Miss Featherstone looked annoyed: "Mr. Pinckney"—she never would, if she remembered it, call him "Colonel"—"I beg that you will do nothing of the kind. Mrs. Pinckney is quite ill with a cold: she can scarcely speak above a whisper, and she required Adèle's services during the night. I volunteered—it was my own arrangement—sleeping with the child," eagerly.
"Oh yes," he returned, "you are remarkably well suited to each other—you and Virginia: you give, and she takes," sarcastically. "Listen, Miss Featherstone. I have known that woman twelve years—it is exactly twelve years since my unfortunate brother married her—and in all that time I never knew her consider but one human being, and that was herself."

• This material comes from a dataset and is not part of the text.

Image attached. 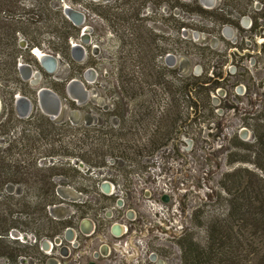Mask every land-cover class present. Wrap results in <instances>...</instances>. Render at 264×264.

"Indeed, you're very much mistaken, Colonel—that is, Mr.—Pinckney, as far as I am concerned. Mrs. Pinckney is really very kind to me. I am exceedingly fond of her, but I cannot bear to see things going wrong, and when I can I make them right. Mrs. Pinckney is in delicate health."
"That's all nonsense," he interrupted. "She spends her time studying her sensations. If she were poor she'd have something better to do. I think you are doing wrong morally, Miss Featherstone. You are encouraging her in idleness and selfishness by taking her duties and bearing them on your young shoulders.—Now, Harry, come here," to that small individual, who slowly and unwillingly descended from the governess's lap: "leave Miss Featherstone, my young friend, to pour out the coffee and eat her own breakfast. Adèle is with mamma, is she? Well, Uncle Dick will give Harry his breakfast."
The cold was intense the following day, yet Miss Featherstone, well muffled up, was on her way to the hall-door, where the sleigh was waiting to take her to the station.
"Forgive me," exclaimed Colonel Pinckney, who waylaid her, much to her annoyance, "but what are you going to do for the family now?"
"I am going to New York to get a cook," she replied with a decided air.